KUTIPAN TEKS:
Yehezkiel 1:2-5, 24 – 2:1a
Pada tanggal lima bulan itu, yaitu tahun kelima sesudah raja Yoyakhin dibuang, datanglah firman TUHAN kepada imam Yehezkiel, anak Busi, di negeri orang Kasdim di tepi sungai Kebar, dan di sana kekuasaan TUHAN meliputi dia.
Lalu aku melihat, sungguh, angin badai bertiup dari utara, dan membawa segumpal awan yang besar dengan api yang berkilat-kilat dan awan itu dikelilingi oleh sinar; di dalam, di tengah-tengah api itu kelihatan seperti suasa mengkilat. Dan di tengah-tengah itu juga ada yang menyerupai empat makhluk hidup dan beginilah kelihatannya mereka: mereka menyerupai manusia.
Kalau mereka berjalan, aku mendengar suara sayapnya seperti suara air terjun yang menderu, seperti suara Yang Mahakuasa, seperti keributan laskar yang besar; kalau mereka berhenti, sayapnya dibiarkan terkulai. Maka kedengaranlah suara dari atas cakrawala yang ada di atas kepala mereka; kalau mereka berhenti, sayapnya dibiarkan terkulai. Di atas cakrawala yang ada di atas kepala mereka ada menyerupai takhta yang kelihatannya seperti permata lazurit; dan di atas yang menyerupai takhta itu ada yang kelihatan seperti rupa manusia. Dari yang menyerupai pinggangnya sampai ke atas aku lihat seperti suasa mengkilat dan seperti api yang ditudungi sekelilingnya; dan dari yang menyerupai pinggangnya sampai ke bawah aku lihat seperti api yang dikelilingi sinar. Seperti busur pelangi, yang terlihat pada musim hujan di awan-awan, demikianlah kelihatan sinar yang mengelilinginya. Begitulah kelihatan gambar kemuliaan TUHAN. Tatkala aku melihatnya aku sembah sujud, lalu kudengar suara Dia yang berfirman.

MATERI YANG DITAMPILKAN:
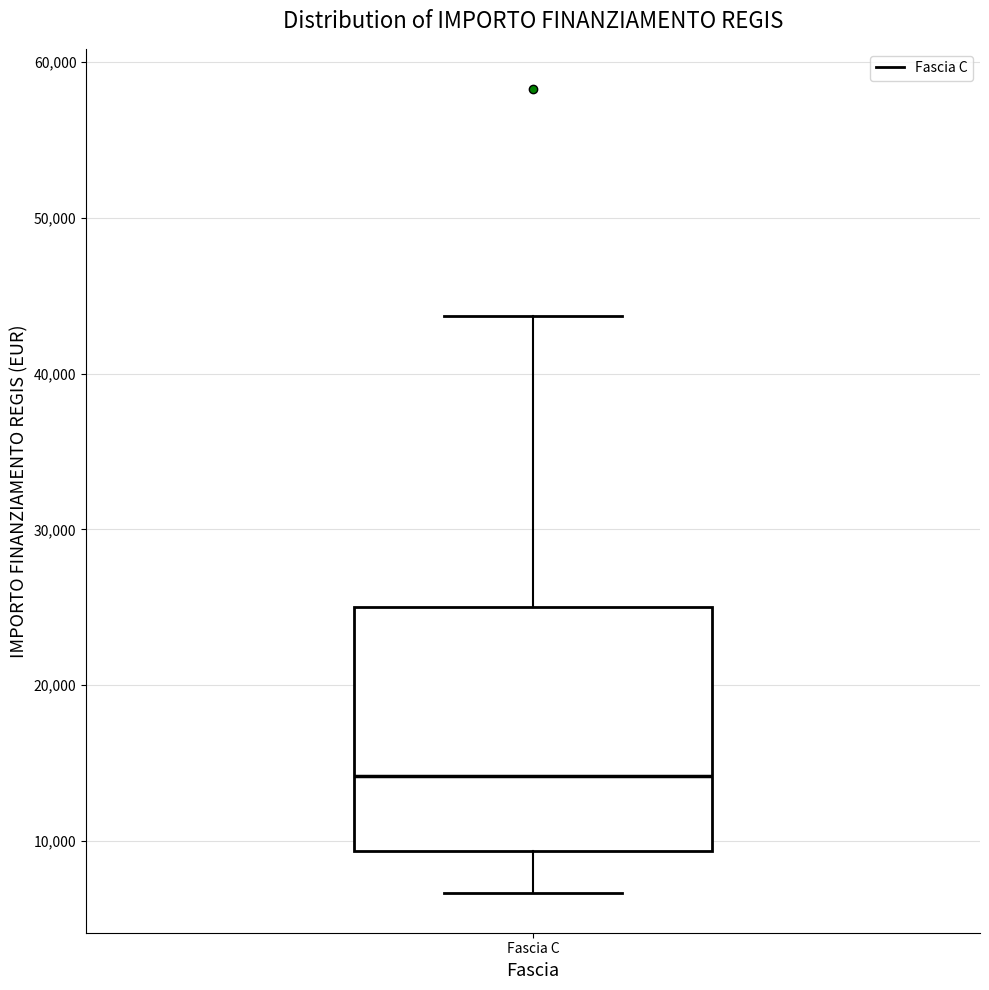

Where is the upper edge of the box for Fascia C on the y-axis? The values are not printed on the chart, so give them approximately, as read against the axis.

25000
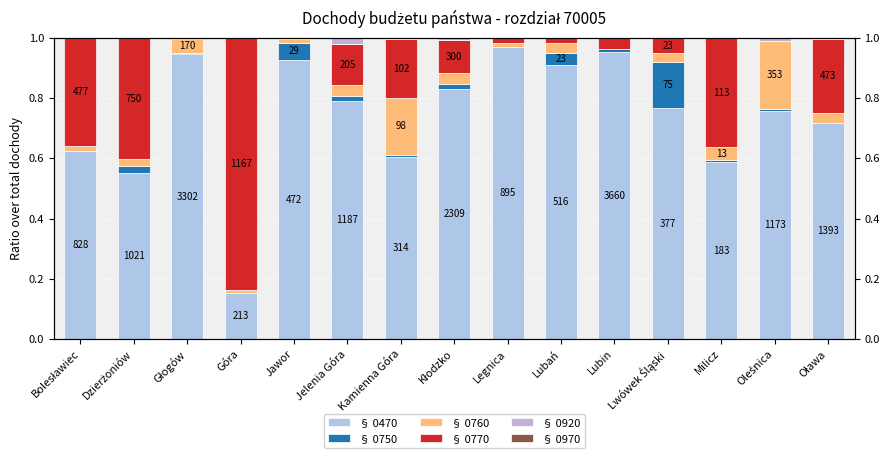

What is the average value of the § 0470 series?

0.7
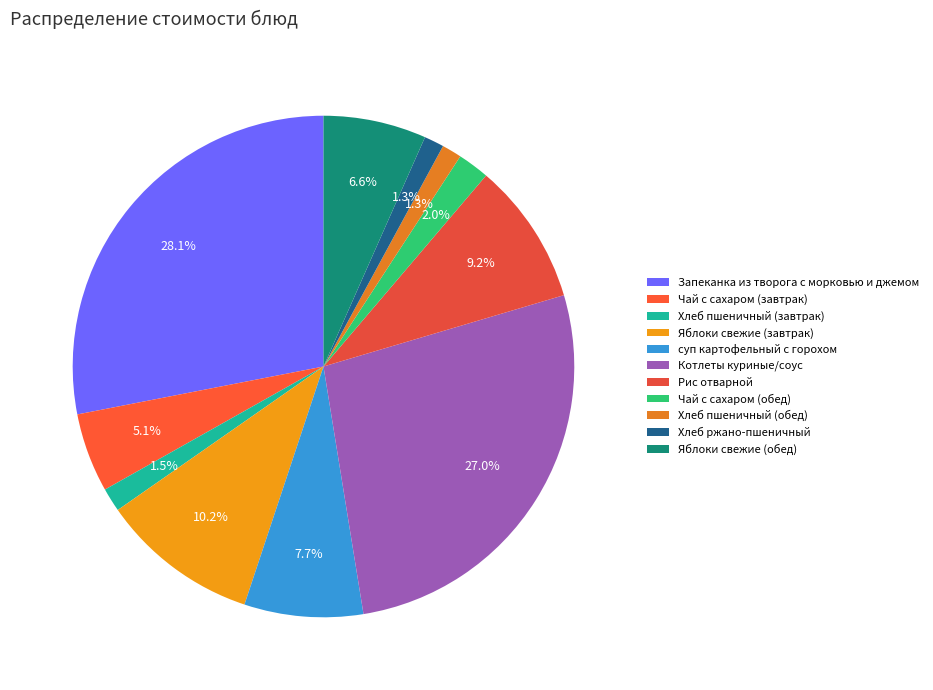

How many slices are in this pie chart?

11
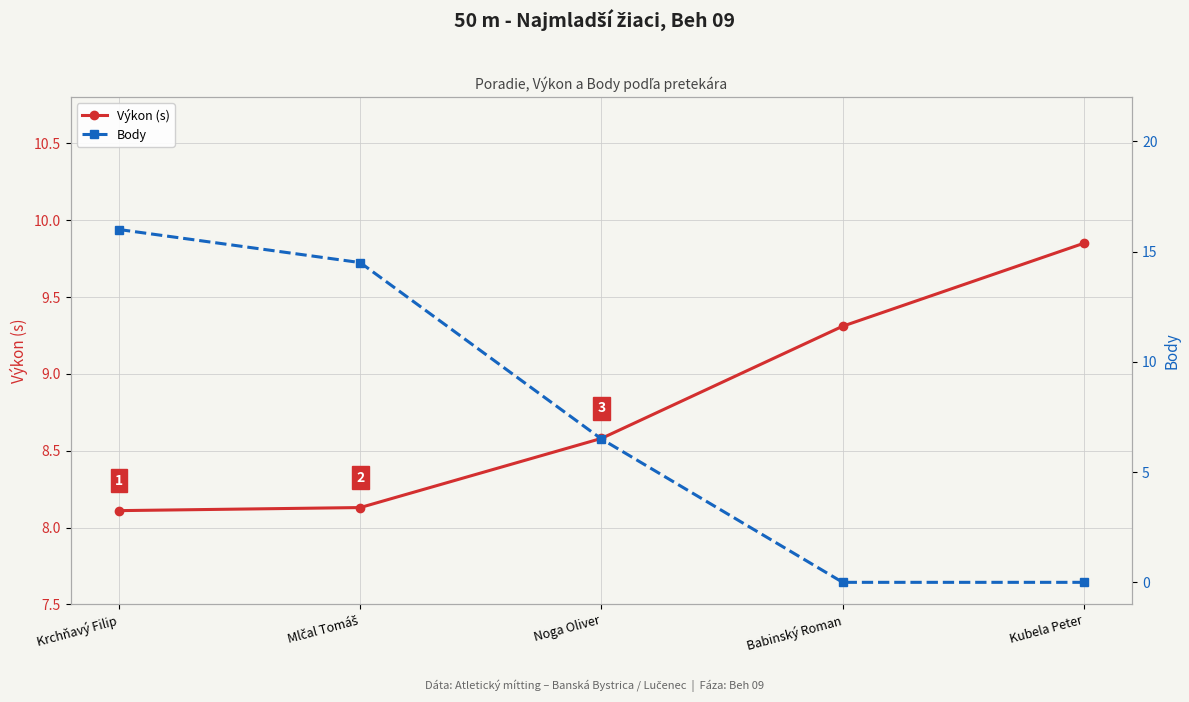

After their last crossing, which series has the higher values: Body or Výkon (s)?

Výkon (s)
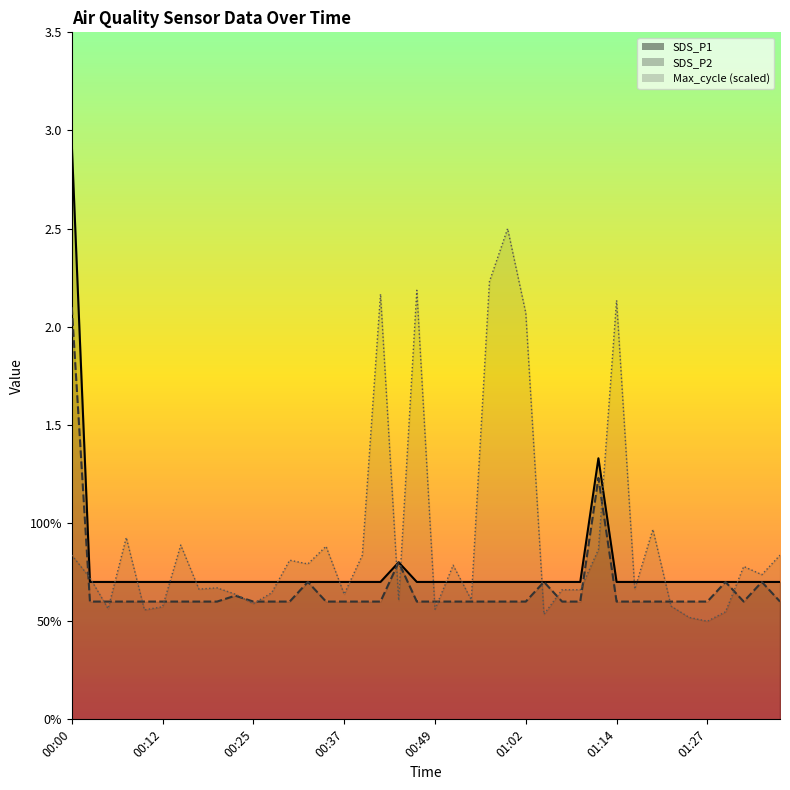

True or false: SDS_P2 has a value of 0.4 at 11.

False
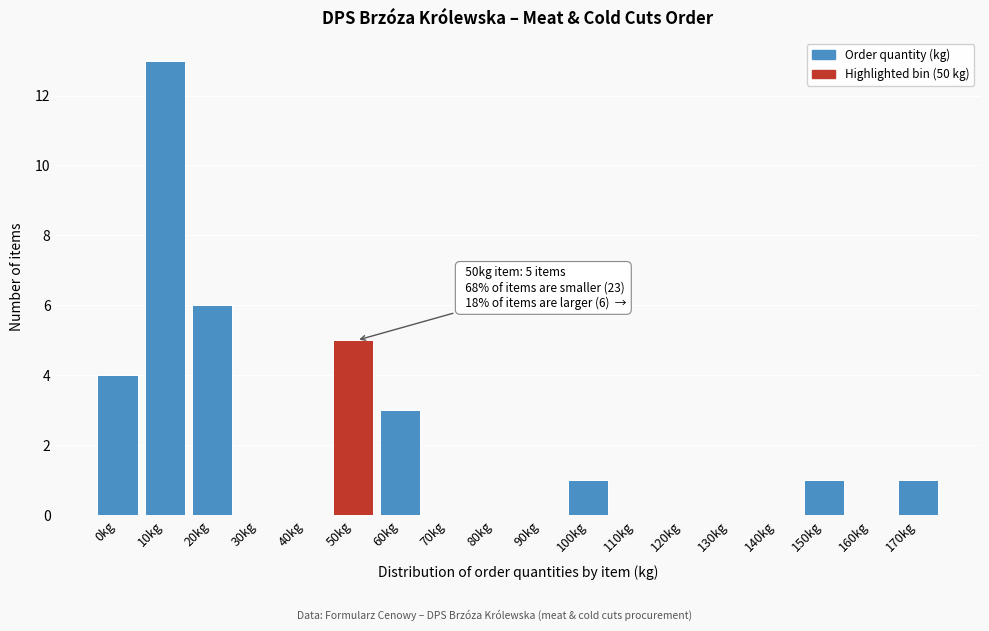

Reading right to left, what are all the values shown in this chart?

170kg=1	160kg=0	150kg=1	140kg=0	130kg=0	120kg=0	110kg=0	100kg=1	90kg=0	80kg=0	70kg=0	60kg=3	50kg=5	40kg=0	30kg=0	20kg=6	10kg=13	0kg=4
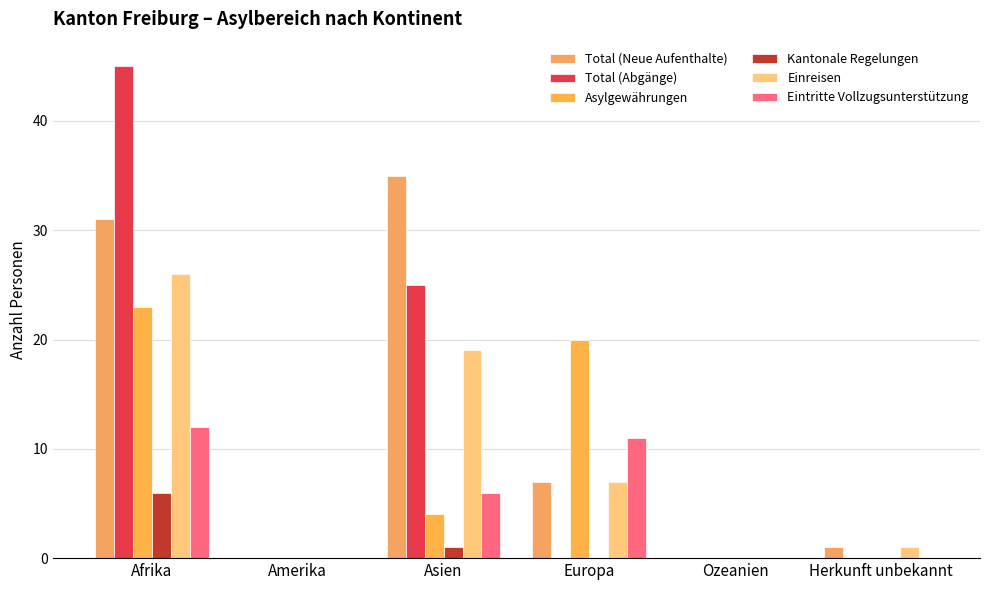

What position from the right is Afrika?

6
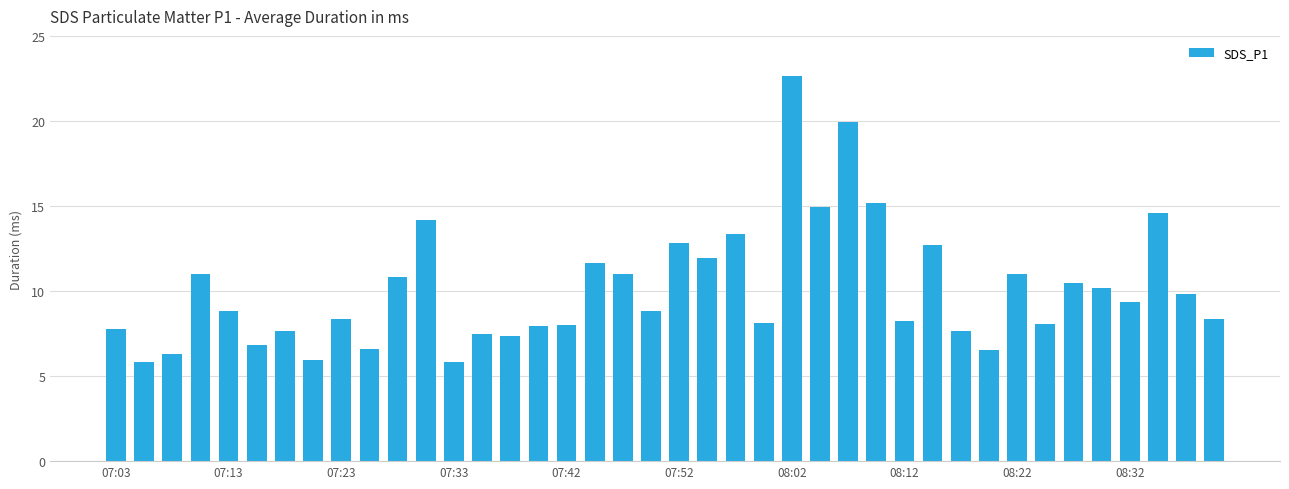

What is the average value?

10.1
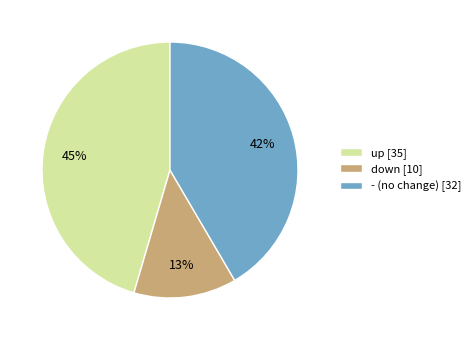

Is it true that down is 13% of the pie?

True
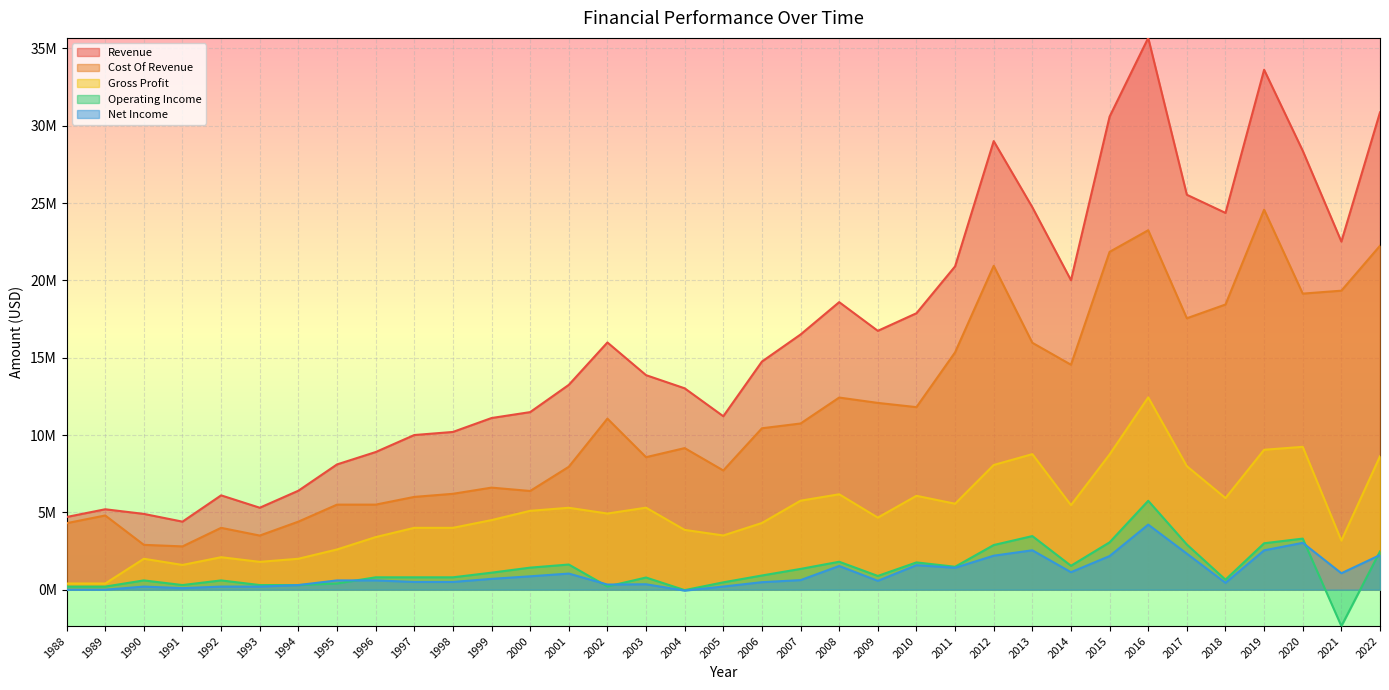

Where is Cost Of Revenue nearest to the value 13685627?

2014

PERTANYAAN MATERI:
1. Ganti "angin badai" dengan "angin ribut" pada bagian teks penglihatan Yehezkiel antara "Yehezkiel 1:2-5, 24" dan "mereka menyerupai manusia.", termasuk kedua batas itu, lalu tuliskan kembali bagian tersebut.
2. Teruskan teks penglihatan Yehezkiel mulai setelah kalimat terakhirnya.

JAWABAN KEGIATAN:
1.
Yehezkiel 1:2-5, 24 – 2:1a
Pada tanggal lima bulan itu, yaitu tahun kelima sesudah raja Yoyakhin dibuang, datanglah firman TUHAN kepada imam Yehezkiel, anak Busi, di negeri orang Kasdim di tepi sungai Kebar, dan di sana kekuasaan TUHAN meliputi dia.
Lalu aku melihat, sungguh, angin ribut bertiup dari utara, dan membawa segumpal awan yang besar dengan api yang berkilat-kilat dan awan itu dikelilingi oleh sinar; di dalam, di tengah-tengah api itu kelihatan seperti suasa mengkilat. Dan di tengah-tengah itu juga ada yang menyerupai empat makhluk hidup dan beginilah kelihatannya mereka: mereka menyerupai manusia.

2.
Firman-Nya kepadaku: “Hai anak manusia, bangunlah dan berdiri.”
***
Yehezkiel adalah anak seorang imam yang bernama Busi. Ia mula-mula tinggal di Yerusalem, sezaman dengan Yeremia, sebagai seorang imam muda yang tekun dan penuh semangat. Namun, semuanya berubah ketika pasukan Babel menyerang Yerusalem pada tahun 598 SM. Serangan ini berperan penting dalam perubahan jalan hidup Yehezkiel. Saat itu, karena merupakan bagian dari kaum elite Yerusalem yang dikhawatirkan dapat menghasut terjadinya pemberontakan, ia turut dibuang ke Babel oleh Raja Nebukadnezar.
Lima tahun sesudahnya, ketika Yehezkiel berumur tiga puluh tahun, sebuah keputusan penting dibuat olehnya. Andai saja tidak ada pembuangan, andai saja ia tidak terusir dari Yerusalem, inilah saat bagi dirinya untuk dianugerahi tahbisan imamat. Namun, kenyataan berkata lain. Pengalaman diasingkan di negeri orang membuat dirinya memiliki sudut pandang yang sama sekali baru mengenai kehidupan. Pada akhirnya, ia tergerak untuk menjadi nabi Tuhan.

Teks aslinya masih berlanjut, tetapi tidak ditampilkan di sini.